## OBJECTIF DE LA TÂCHE
Filtrez les items en ne conservant que les lignes qui contiennent la chaîne « Townhouse », puis recopiez ces lignes.

## MATÉRIEL FOURNI
»»

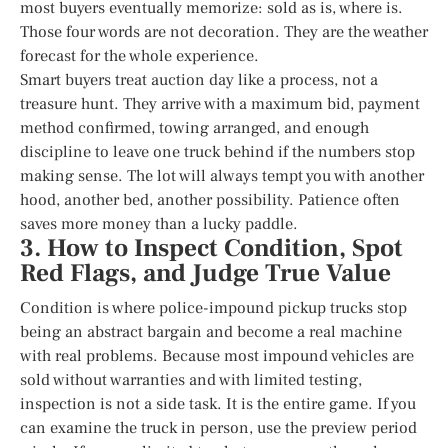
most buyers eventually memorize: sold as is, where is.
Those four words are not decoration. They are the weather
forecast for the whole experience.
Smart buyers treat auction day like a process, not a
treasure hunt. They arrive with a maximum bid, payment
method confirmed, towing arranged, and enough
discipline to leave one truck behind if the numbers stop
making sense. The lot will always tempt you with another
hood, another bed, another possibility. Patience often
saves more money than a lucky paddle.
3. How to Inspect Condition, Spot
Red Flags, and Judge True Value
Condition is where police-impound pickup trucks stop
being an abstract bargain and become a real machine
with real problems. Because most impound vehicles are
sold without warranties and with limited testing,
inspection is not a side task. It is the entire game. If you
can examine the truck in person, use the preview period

««
»»

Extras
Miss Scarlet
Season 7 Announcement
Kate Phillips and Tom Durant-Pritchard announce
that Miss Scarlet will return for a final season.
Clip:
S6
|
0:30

««
»»

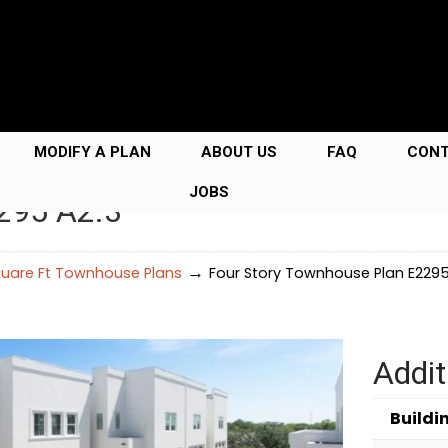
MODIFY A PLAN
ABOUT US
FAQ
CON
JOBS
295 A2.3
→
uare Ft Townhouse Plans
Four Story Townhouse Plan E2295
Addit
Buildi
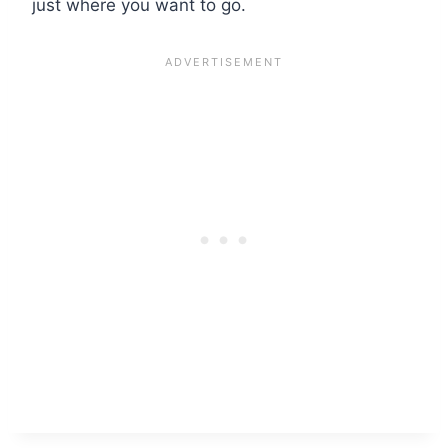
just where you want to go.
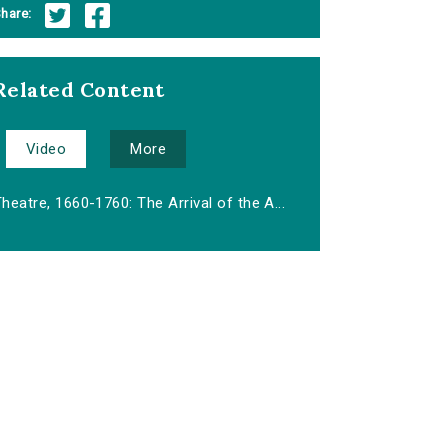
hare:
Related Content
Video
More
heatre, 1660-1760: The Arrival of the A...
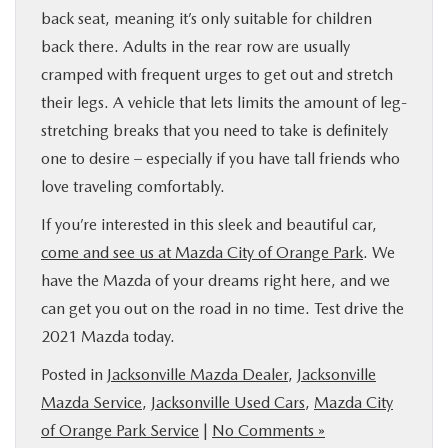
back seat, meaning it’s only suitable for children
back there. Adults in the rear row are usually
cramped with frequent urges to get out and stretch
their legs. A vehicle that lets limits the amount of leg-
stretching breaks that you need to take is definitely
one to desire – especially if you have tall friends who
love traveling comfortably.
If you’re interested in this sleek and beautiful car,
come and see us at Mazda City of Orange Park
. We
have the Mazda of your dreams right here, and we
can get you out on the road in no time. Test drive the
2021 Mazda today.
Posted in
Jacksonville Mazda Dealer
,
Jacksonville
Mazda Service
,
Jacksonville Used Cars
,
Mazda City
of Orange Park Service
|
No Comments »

««

## EXERCICE CORRIGÉ
uare Ft Townhouse Plans
Four Story Townhouse Plan E2295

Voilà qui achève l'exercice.